Add int8 CoreML multilingual-e5-small for Hark vault RAG

0a386d4 verified 4 days ago

2.96 kB

	---
	license: mit
	language:
	- multilingual
	- en
	- vi
	- th
	library_name: coreml
	tags:
	- coreml
	- embeddings
	- sentence-similarity
	- retrieval
	- hark
	base_model: intfloat/multilingual-e5-small
	---

	# multilingual-e5-small — CoreML (int8) for Hark

	A CoreML (`mlprogram`, int8-weight-quantized) conversion of
	[`intfloat/multilingual-e5-small`](https://huggingface.co/intfloat/multilingual-e5-small)
	(384-dim, multilingual), packaged for on-device vault search in
	[Hark](https://github.com/tuanda2912/hark) — a local-first, macOS-only meeting
	transcription app. Runs on the Apple Neural Engine; **nothing is sent off the
	machine** (Hark embeds the whole vault locally).

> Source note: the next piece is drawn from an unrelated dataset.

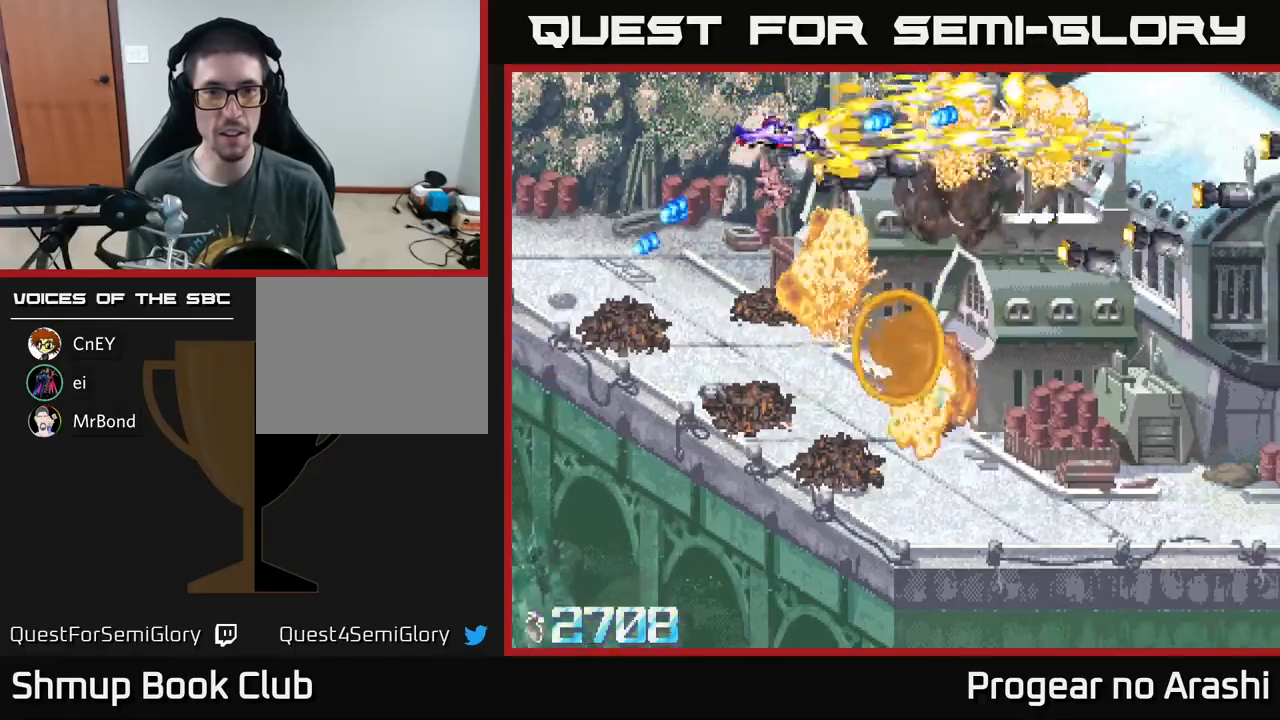
{"buttons": ["X", "DPAD_DOWN", "DPAD_RIGHT"], "left_stick": "center", "events": [[217, "DPAD_LEFT", "down"], [400, "DPAD_LEFT", "up"], [450, "DPAD_RIGHT", "down"]]}
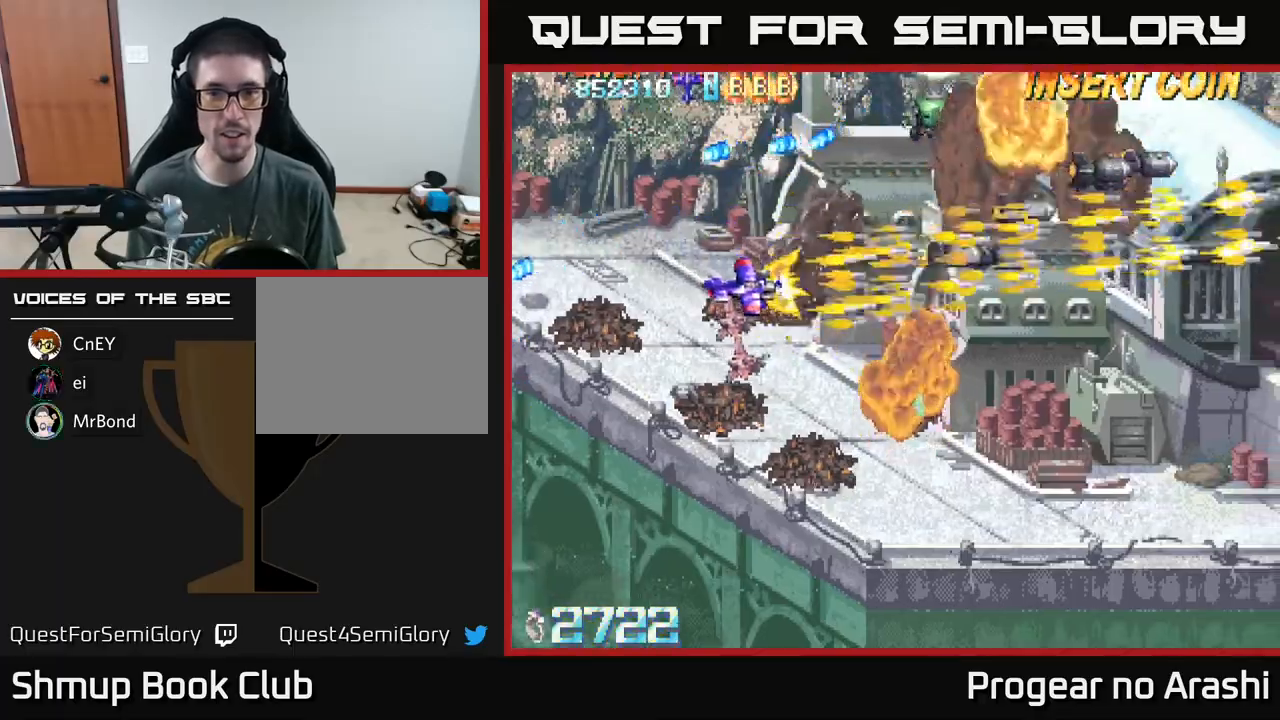
{"buttons": ["X", "DPAD_UP", "DPAD_LEFT"], "left_stick": "center", "events": [[250, "DPAD_DOWN", "up"], [317, "DPAD_RIGHT", "up"], [317, "DPAD_UP", "down"], [367, "DPAD_LEFT", "down"]]}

	This repo exists so Hark can download a ready-to-run CoreML artifact instead of
	shipping it in the app bundle. It is a faithful conversion — see Provenance and
	Validation — not a new model.

	## Files

	\| File \| What \|
	\|---\|---\|
	\| `MultilingualE5Small.mlpackage/` \| the CoreML model (int8 weights, ~113 MB) \|
	\| `tokenizer.json`, `tokenizer_config.json`, `special_tokens_map.json` \| XLM-RoBERTa tokenizer (SentencePiece Unigram) \|
	\| `sentencepiece.bpe.model` \| the SentencePiece model \|

	Hark's loader snapshots this repo at a pinned revision into its app-support
	models dir, compiles the `.mlpackage` to the ANE, and runs fully offline
	thereafter.

	## I/O contract

	- inputs: `input_ids` (int32 `[1, L]`), `attention_mask` (int32 `[1, L]`), flexible `L ∈ 1..512`
	- output: `last_hidden_state` (float32 `[1, L, 384]`)
	- Hark applies masked mean-pooling + L2-normalization in Swift, and the e5
	asymmetric prefixes (`"query: "` / `"passage: "`). Reproduce those if you reuse
	this model directly.

	## Provenance

	- Converted from `intfloat/multilingual-e5-small` at source revision
	`614241f622f53c4eeff9890bdc4f31cfecc418b3` via
	[`engine/scripts/convert-embedder-coreml.py`](https://github.com/tuanda2912/hark/blob/main/engine/scripts/convert-embedder-coreml.py)
	(coremltools 9, `convert_to="mlprogram"`, `minimum_deployment_target=macOS14`).
	- int8 weight quantization (per-channel, symmetric) via
	[`engine/scripts/quantize-embedder-int8.py`](https://github.com/tuanda2912/hark/blob/main/engine/scripts/quantize-embedder-int8.py)
	(`coremltools.optimize.coreml.linear_quantize_weights`).

	## Validation

	- Fidelity: worst-case cosine between the fp16 and int8 pooled+L2-normalized
	embeddings was 0.99986 across EN/VI/TH probe sentences — the int8 weights
	are essentially indistinguishable from fp16 for retrieval.
	- On-device: Hark's gated cross-lingual + end-to-end retrieval tests pass on
	the Apple Neural Engine with this int8 artifact (EN↔VI/TH closer than
	unrelated; full chunk → embed → index → retrieve pipeline).

	## License

	MIT, inherited from `intfloat/multilingual-e5-small`. This is a format conversion
	+ weight quantization of that model; all credit to the original authors.